There is an emerging issue surrounding the efforts by plan advisers to sell additional products to plan participants (sometimes referred to as “up-selling”)1. For some financial advisers, one of the attractive features of giving advice about 401(k) accounts to plan participants is the opportunity to capture the participant as a client for other services–and products–outside the plan. But this opportunity also raises potential liability issues for which there is, as yet, no clear-cut answer.

As with many other opportunities in the retirement plan marketplace, there are advisers who will try to take unfair advantage of a good thing and sell inappropriate ideas and investments to participants. For example, we are aware of instances in which advisers have encouraged participants to defer less into the plan and invest the funds in speculative investments outside the plan or to take early distributions out of the plan and then invest that money in a speculative way.

Among other things, this raises an issue about liability for the plan sponsor. It is the plan sponsor who allowed the adviser on to the premises and who gave the adviser access to the employees. Whether or real or not, in the minds of the employees, this may imply an endorsement of the adviser and all of the products and services the adviser is trying to sell. And this implied (or perhaps even explicit) endorsement, in turn, raises the question, what due diligence responsibility does an employer have before allowing advisers access to its employees?

A cautious employer may want to limit the “extra-plan” activities of financial advisers giving advice to the participants. That is, they may require a contractual commitment on the part of the advisory firm and its representatives that they will not offer products and services to participants except for the advice on the allocation of their plan accounts. This would presumably make the plan somewhat less attractive for the adviser.

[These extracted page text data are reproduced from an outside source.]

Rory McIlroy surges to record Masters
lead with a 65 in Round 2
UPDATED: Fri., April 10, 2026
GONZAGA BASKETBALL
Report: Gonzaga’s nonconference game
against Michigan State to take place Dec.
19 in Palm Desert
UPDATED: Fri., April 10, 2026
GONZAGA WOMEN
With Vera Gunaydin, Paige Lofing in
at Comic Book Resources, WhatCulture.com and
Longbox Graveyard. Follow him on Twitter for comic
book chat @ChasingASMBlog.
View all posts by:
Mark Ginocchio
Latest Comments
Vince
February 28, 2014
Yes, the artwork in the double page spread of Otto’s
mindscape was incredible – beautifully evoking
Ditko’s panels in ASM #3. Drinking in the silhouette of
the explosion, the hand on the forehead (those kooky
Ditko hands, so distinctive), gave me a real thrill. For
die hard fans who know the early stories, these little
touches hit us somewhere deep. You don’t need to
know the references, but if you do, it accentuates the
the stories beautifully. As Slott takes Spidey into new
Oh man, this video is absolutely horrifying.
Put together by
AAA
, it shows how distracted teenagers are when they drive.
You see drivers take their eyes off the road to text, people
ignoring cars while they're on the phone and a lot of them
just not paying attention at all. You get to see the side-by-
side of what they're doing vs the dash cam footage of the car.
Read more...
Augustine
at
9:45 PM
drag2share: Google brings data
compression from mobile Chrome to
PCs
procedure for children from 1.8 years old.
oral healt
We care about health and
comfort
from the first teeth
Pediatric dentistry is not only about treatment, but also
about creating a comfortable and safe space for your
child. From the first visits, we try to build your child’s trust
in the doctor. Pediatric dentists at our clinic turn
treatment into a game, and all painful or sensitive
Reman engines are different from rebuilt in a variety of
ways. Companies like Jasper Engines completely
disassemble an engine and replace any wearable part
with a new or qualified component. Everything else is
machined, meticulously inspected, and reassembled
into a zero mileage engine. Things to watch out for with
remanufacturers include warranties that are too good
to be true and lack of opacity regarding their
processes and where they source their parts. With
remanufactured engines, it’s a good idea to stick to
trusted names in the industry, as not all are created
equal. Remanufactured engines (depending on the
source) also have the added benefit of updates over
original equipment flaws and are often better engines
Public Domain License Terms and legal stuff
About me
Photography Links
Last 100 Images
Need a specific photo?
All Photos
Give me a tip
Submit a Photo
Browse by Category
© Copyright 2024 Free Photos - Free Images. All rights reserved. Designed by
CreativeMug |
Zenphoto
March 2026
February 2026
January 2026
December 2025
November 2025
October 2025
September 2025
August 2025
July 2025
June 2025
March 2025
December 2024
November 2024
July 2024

So how should an adviser respond? One alternative to the ban on such activities would be for the adviser to agree to limit the types of products or services that will be offered outside the plan so as not to interfere with participation in the plan. For example, the adviser might agree that it will not offer other investments to any participant that is not deferring at the maximum permissible rate into the plan. Alternatively, the adviser might agree to offer only advice for a fee–and no products at all–to participants who request it regarding their investments outside the plan. Another approach to address the inappropriate investment concern, would be for the adviser to commit that in giving advice outside the plan, it will apply generally accepted investment theories and prevailing industry practices, such as modern portfolio theory and multi-asset class portfolios consisting of well-diversified mutual funds. (Whatever the terms, the agreement would need to be disclosed to the employees.)

 

Disclaimer Required by IRS Rules of Practice:
Any discussion of tax matters contained herein is not intended or written to be used, and cannot be used, for the purpose of avoiding any penalties that may be imposed under Federal tax laws.